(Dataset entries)
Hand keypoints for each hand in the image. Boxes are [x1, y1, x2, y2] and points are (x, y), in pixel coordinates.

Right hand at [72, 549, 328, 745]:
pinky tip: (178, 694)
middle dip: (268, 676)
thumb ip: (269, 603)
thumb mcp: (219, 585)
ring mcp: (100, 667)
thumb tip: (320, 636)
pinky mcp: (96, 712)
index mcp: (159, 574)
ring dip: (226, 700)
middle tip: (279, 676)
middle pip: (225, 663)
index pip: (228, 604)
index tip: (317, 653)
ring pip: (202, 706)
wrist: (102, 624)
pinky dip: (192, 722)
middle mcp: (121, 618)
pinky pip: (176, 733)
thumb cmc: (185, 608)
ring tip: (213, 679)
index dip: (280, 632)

* * *

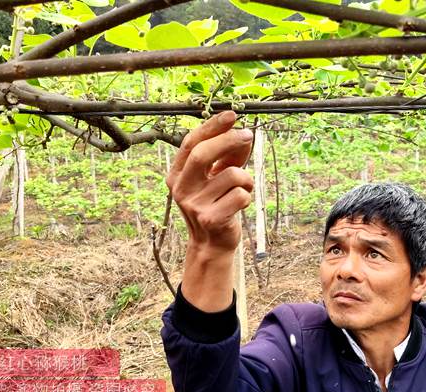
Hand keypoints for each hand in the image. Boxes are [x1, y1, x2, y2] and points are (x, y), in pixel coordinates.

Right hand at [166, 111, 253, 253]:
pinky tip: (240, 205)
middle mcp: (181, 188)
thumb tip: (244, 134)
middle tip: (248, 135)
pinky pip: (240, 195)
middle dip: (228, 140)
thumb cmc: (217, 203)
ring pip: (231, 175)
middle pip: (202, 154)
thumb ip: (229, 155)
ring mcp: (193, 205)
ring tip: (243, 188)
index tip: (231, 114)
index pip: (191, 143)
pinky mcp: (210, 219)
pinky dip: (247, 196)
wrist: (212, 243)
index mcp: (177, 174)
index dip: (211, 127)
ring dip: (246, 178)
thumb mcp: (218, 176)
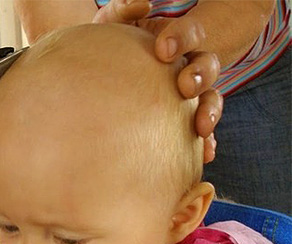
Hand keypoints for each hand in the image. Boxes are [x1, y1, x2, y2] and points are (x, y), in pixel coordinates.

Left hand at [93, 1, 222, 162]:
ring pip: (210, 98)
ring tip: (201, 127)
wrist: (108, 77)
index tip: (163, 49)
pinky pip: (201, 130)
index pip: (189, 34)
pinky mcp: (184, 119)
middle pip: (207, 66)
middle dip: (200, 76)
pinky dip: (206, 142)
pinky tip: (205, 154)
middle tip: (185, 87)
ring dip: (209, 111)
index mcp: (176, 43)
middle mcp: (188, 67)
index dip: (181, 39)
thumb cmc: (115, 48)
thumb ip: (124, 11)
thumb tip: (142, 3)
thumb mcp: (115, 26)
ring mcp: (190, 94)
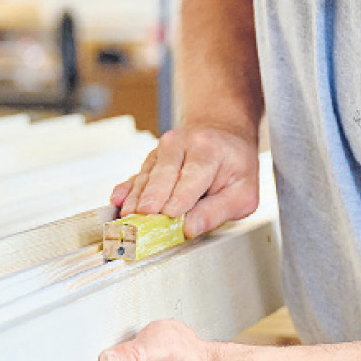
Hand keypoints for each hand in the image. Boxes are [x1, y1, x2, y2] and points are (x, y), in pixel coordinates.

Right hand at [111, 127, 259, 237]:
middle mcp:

## Instructions for the task
Return only the lines between the one holding "index mcp: (159, 574)" and the one holding "index dip: (280, 632)", inclusive, exactly as they appear above.

## Solution to the problem
index mcp: (159, 574)
ring dip: (226, 700)
middle tip: (279, 676)
middle pip: (225, 663)
index pip: (228, 604)
index tip: (317, 653)
ring pip: (202, 706)
wrist: (102, 624)
pinky dip: (192, 722)
middle mcp: (121, 618)
pinky pip: (176, 733)
thumb cmc: (185, 608)
ring tip: (213, 679)
index dip: (280, 632)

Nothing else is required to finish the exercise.